THE BIOLOGICAL SCIENCES_LECTURES ON THE HARVARD CLASSICS

THE BIOLOGICAL SCIENCES

Microscopical anatomy was revived and, advancing through the work of many trained observers, led to the recognition of the cell as the morphological element of living things, with this as a basis, to the systematic development of the whole of histology; and so to a new embryology and pathology. Thus the names of Schleiden, Schwann, Von Baer, and Virchow have become immortal.
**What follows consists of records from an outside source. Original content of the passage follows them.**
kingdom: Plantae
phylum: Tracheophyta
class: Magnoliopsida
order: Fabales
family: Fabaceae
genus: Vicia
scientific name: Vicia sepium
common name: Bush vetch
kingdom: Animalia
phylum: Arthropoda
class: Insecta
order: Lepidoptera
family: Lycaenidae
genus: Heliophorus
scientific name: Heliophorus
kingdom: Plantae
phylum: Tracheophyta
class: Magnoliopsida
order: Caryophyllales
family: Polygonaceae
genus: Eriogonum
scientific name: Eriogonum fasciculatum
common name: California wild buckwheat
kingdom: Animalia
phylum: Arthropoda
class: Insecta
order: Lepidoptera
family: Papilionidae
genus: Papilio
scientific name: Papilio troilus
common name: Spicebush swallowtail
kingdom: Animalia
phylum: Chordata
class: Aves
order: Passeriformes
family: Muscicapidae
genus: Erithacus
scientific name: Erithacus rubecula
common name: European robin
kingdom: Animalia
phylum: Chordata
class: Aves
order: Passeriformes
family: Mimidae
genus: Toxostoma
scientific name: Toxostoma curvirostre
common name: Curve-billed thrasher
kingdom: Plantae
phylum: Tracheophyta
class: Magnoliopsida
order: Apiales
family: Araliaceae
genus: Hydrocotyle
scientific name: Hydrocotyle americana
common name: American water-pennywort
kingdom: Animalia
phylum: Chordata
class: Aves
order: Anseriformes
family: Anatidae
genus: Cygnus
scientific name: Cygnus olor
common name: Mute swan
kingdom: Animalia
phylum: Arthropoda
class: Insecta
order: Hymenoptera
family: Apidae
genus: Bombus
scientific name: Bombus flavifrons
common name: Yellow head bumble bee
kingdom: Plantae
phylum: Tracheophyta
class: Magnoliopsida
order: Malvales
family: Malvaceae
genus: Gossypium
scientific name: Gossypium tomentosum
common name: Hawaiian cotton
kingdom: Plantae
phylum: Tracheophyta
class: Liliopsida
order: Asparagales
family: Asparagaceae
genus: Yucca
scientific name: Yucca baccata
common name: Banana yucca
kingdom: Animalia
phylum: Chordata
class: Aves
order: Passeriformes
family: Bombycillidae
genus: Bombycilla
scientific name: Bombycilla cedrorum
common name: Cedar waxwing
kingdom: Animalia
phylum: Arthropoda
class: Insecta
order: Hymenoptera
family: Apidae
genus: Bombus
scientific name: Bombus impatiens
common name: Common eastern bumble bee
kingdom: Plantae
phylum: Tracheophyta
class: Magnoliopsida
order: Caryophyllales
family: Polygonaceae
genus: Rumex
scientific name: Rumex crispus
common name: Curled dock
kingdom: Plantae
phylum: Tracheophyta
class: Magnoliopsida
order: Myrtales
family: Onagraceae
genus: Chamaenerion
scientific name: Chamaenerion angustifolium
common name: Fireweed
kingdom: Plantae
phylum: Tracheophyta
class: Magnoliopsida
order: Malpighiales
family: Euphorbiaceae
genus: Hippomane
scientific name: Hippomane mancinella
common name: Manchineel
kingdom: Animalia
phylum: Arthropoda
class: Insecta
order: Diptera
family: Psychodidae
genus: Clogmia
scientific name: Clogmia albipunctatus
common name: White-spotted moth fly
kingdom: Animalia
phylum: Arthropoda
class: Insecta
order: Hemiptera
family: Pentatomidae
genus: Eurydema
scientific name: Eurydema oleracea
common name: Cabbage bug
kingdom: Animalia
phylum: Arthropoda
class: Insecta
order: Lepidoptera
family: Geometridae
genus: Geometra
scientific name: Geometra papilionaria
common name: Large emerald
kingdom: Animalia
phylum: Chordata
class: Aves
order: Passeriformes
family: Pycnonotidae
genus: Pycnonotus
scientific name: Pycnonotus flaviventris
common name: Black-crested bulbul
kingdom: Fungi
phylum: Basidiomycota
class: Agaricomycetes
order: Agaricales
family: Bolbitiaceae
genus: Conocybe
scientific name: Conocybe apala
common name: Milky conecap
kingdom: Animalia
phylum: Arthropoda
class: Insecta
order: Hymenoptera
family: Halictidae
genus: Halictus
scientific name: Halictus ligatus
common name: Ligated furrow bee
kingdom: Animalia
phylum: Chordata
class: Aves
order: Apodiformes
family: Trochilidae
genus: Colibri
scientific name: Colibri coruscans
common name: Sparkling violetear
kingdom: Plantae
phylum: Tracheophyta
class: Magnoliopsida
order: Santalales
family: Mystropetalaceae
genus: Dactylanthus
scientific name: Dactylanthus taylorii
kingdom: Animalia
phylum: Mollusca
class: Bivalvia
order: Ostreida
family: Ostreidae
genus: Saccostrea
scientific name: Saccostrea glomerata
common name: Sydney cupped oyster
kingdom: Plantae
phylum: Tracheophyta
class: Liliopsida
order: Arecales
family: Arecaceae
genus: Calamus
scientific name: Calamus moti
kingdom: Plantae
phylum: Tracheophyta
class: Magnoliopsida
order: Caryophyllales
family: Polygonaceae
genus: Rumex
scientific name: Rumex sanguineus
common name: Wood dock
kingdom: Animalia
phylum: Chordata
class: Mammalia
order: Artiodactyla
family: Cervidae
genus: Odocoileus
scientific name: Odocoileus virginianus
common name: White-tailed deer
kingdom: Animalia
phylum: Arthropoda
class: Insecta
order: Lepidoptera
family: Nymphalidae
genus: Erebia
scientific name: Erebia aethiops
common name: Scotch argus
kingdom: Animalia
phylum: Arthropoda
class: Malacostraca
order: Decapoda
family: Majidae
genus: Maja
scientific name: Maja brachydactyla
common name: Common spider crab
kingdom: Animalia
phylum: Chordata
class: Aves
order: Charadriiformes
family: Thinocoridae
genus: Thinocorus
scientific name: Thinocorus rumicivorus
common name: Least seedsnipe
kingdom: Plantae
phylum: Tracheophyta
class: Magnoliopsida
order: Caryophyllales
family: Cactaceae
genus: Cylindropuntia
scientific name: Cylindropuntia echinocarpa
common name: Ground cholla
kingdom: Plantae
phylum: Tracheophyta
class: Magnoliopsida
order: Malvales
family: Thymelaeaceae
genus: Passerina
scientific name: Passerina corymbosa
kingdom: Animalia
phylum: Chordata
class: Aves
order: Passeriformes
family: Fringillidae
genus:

Rigid ideas based upon classification, which had long tottered before the assaults of Lamarck, Goethe, Erasmus, Darwin, Geoffroy Saint-Hilaire, and others, finally fell before Charles Darwin’s〖“Origin of Species,” in H. C., xi.〗 triumphant conception of natural selection by survival of the fittest, perhaps the most influential idea upon the thought of his time that has ever been put forward by any man. Out of this have grown the study of heredity and, partly through the efforts of Darwin’s cousin, Francis Galton, a new doctrine of perfectibility.

In another department of biology, the study of the phenomena of digestion, fermentation, putrefaction, etc., after varying fortunes, culminated in Pasteur’s〖H. C., xxxviii, 273-382.〗 discovery of the rôle of micro-organisms, confirming the views of Redi and Swammerdam against spontaneous generation. The results of Pasteur’s discoveries have now swelled into the greatest material benefit ever conferred by one man upon his fellows. They have led to antitoxins, immunity, and the greater part of preventive medicine, as well as to antisepsis and asepsis (Lister),〖H. C., xxxviii, 257.〗 and so to the principal triumphs of surgery.